The artificial intelligence (AI) algorithm that powers Genderfluent’s gender estimation is called an artificial neural network, which is commonly referred to as “deep learning” in the AI community. The way the algorithm works is inspired by how the human brain works, where you have many neurons and there are many connections between them. These algorithms have turned out to be extremely powerful and have exploded in popularity over the past ten years. Today, they power everything from language translation, cancer diagnosis, voice recognition, and self driving cars. And we at Genderfluent thought it seemed obvious that AI should also help the transgender community. 😊
How we applied AI to estimate gender
We spent a lot of time developing our AI algorithm to estimate gender. While other individuals and researchers in the past have create such algorithms, we found they underperform when applied to transgender voices. The vocal characteristics of transgender people who are actively training their voice present unique challenges that are typically not seen in the much more common cis-male and cis-female voices. The main example to give here is pitch.

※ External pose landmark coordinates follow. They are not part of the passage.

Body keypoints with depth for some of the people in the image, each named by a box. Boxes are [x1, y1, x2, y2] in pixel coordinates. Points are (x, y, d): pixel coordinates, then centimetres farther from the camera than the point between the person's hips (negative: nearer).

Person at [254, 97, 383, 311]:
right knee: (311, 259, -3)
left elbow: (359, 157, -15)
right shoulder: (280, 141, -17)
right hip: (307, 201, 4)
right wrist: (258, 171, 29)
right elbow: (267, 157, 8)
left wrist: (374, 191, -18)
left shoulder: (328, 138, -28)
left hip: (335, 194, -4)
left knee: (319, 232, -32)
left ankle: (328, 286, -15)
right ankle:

Pitch is the perceived “highness” or “lowness” of a voice. Males have a lower pitch typically between 80Hz and 180Hz, while females have a higher pitch typically in the range of 155Hz to 255Hz. Anatomically, pitch is the frequency at which your vocal folds vibrate. Counterintuitively, pitch actually plays a secondary role in the perceived gender of a voice. While it certainly can help make your voice sound more like your target gender, it is not the most important factor. Unfortunately, many voice training therapists, guides, and software apps put too much emphasis on needing to change pitch. So this is where AI comes into the picture. One of the main challenges we faced when training a gender classifier is getting our algorithm to downplay the importance of pitch.
We collected hundreds of hours of recorded audio from both male and female speakers. Importantly, this dataset includes many voices whose pitch is uncommon for their gender (i.e. a cis-female with low pitch and cis-male with high pitch). This diverse dataset is what enables us to more robustly estimate gender.
Does it really work?
Yes! We achieved over 98% accuracy when predicting gender over an audio clip. To showcase this, below are some 10-second audio clips with estimated gender and pitch for various speakers. The plot with pink and blue boxes shows the estimated female- or male-ness, respectively, of each 1 second window of audio. If it shows mostly pink boxes, then the speaker is estimated to be female. Similarly, if mostly blue boxes, then the speaker is estimated to be male.
Example 1: cis female voice.

Example 2: cis male voice.

Example 3: Shohreh Aghdashloo, who is an actress with a famously deep voice.

Example 4: A YouTuber (Chef John) whose voice is high pitched for a male.

Example 5: A somewhat androgynous-sounding voice.

Final remarks
We’re pleased with how our AI algorithm is performing, but as with any software, it may not perform optimally in every situation. Factors such as microphone quality, background noise (e.g. fans, music), spoken language, age, etc. can all potentially impact the performance of the AI algorithm. Therefore, with help from users of Genderfluent, we aim to continuously make improvements over time.